| > Also, anyone in this industry long enough has been around for "Oh, we will just replace that broken piece of hardware" that ended up "WHY IS EVERYTHING ON FIRE?" because versions didn't match up, hardware was rejected I've been doing this for 25 years and I'm not sure what this means. Dell isn't going to come back to you and say "sorry but we can't fix this". With the warranty SLA worst case scenario they'll just replace the entire machine if they have to although I don't remember ever seeing it come to that. > just plain "Actually, THAT failure mode isn't redundant." When it comes down to it similar issues exist with clouds - regions, availability zones, etc. Big clouds have had multiple widespread outages just this year[0]. From that reference you can see that MS and Amazon themselves struggle to design, build, and run solutions for their own products in their own clouds. It's always interesting to see marquee household name companies/products/solutions go down when US-East (or whatever) is having a bad day again. Cloud can be a lot of things but a silver bullet for reliability and uptime isn't one of them. [0] - https://www.forbes.com/sites/emilsayegh/2024/07/31/microsoft... |
Dell/EMC says "Hey, here is drive replacement." We do it, 2 hours later, the volume is knocked offline.

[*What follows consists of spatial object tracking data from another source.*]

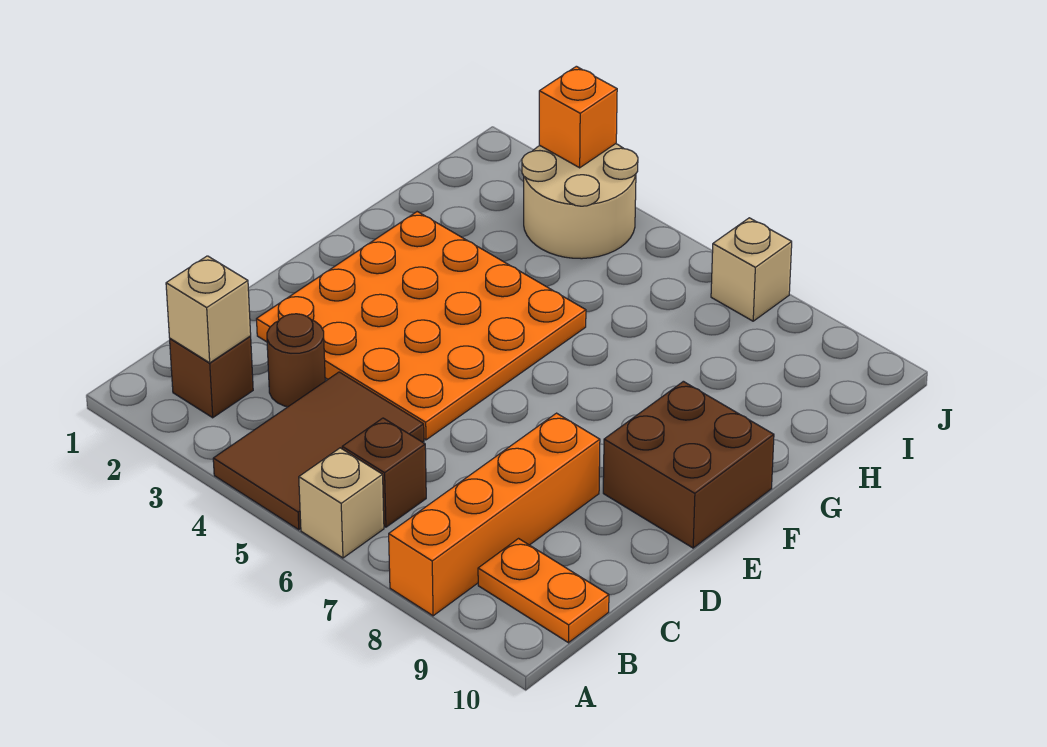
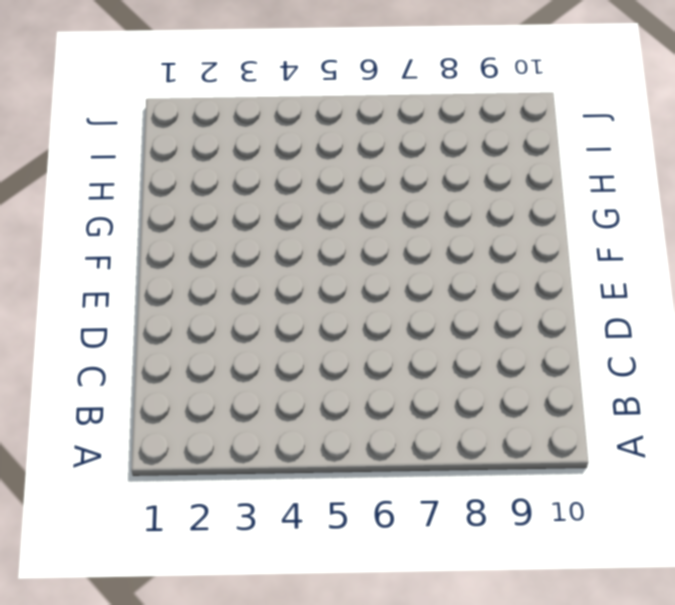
none -> brown 2x3 tile [213,372,424,530]
none -> tan 1x1 brick [299,448,384,558]
none -> orange 1x4 brick [389,413,600,616]

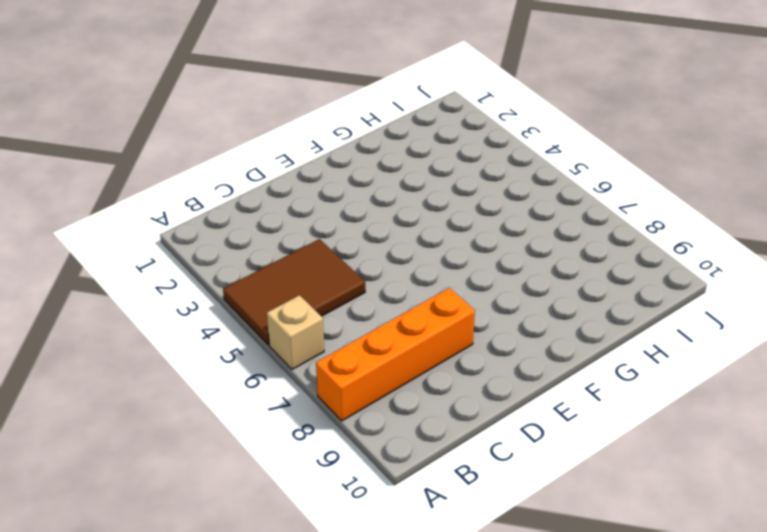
none -> brown 1x1 brick [170,337,253,418]
none -> brown 1x1 brick [342,418,426,527]
none -> orange 1x2 plate [478,539,609,643]

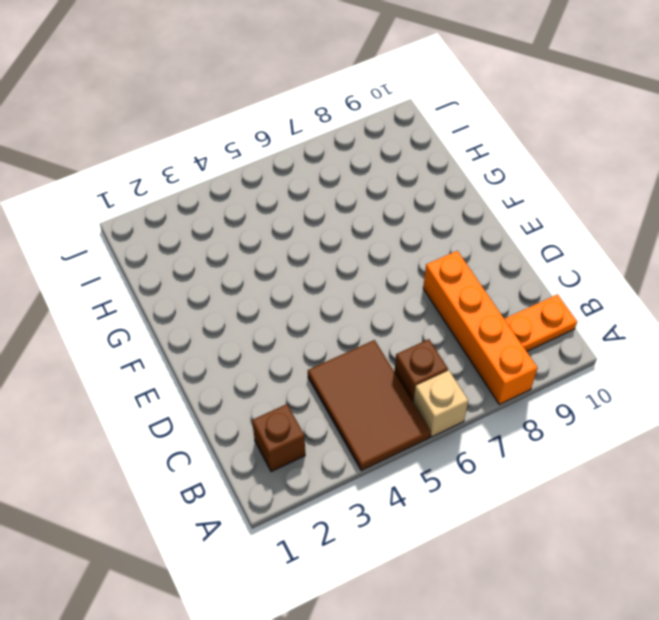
none -> brown 1x1 round brick [267,314,325,407]
none -> orange 4x4 plate [257,212,586,440]
none -> brown 2x2 brick [603,381,774,548]

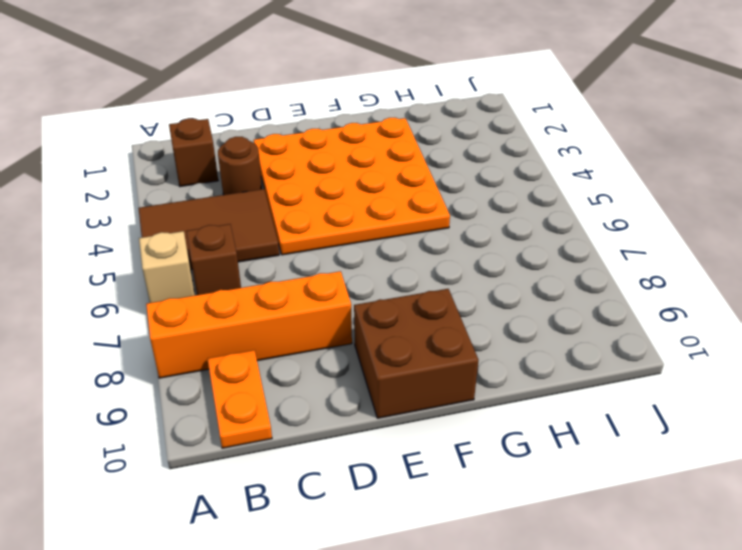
none -> tan 2x2 round brick [522,144,638,259]
none -> tan 1x1 brick [711,218,792,321]
none -> tan 1x1 brick [166,256,251,363]

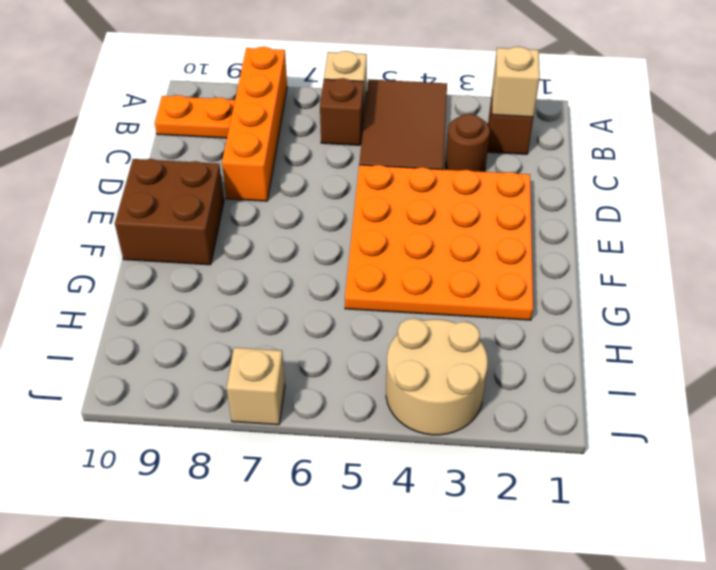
none -> orange 1x1 brick [539,66,617,168]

Apparently, there was mismatch between backplane version, drive version and through some weird edge case, it knocked the volume offline. Yes, they fixed it, no it wasn't pretty since a bunch of applications had to be recovered.
No, public clouds are not 100% reliable either. It's just their failures tend to be you twiddling your thumbs vs hair on fire on phone with the vendor trying to get it resolved.